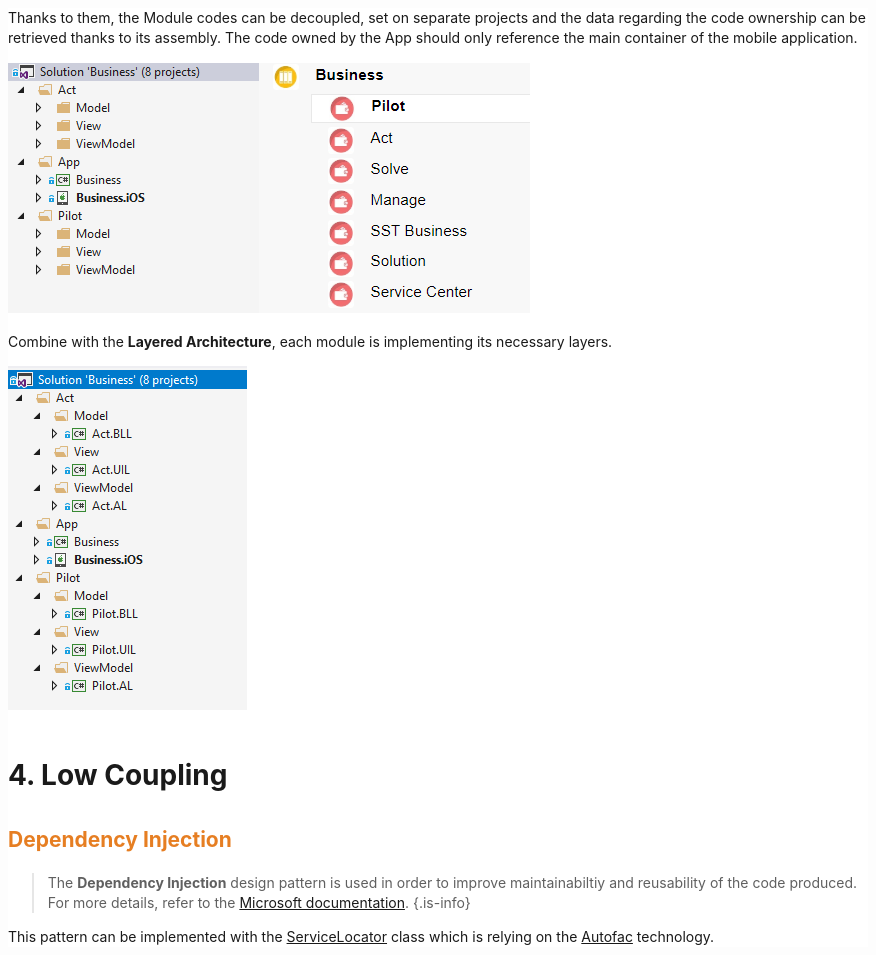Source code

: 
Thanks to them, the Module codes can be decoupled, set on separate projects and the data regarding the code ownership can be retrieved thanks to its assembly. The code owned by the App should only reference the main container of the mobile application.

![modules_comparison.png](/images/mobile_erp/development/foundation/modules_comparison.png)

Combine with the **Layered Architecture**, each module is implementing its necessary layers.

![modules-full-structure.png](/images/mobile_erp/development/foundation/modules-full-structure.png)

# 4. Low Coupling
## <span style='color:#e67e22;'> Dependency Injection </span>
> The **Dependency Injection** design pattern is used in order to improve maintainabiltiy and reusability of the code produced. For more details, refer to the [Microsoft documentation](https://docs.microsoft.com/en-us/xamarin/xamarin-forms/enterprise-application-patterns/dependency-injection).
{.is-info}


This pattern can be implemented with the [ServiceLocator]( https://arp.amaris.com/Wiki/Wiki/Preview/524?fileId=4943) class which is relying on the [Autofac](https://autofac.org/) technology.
################
*Aim of the exercise*
Which lines above hold the string "with"? Copy every one of them.

*Result*
Combine with the **Layered Architecture**, each module is implementing its necessary layers.
This pattern can be implemented with the [ServiceLocator]( https://arp.amaris.com/Wiki/Wiki/Preview/524?fileId=4943) class which is relying on the [Autofac](https://autofac.org/) technology.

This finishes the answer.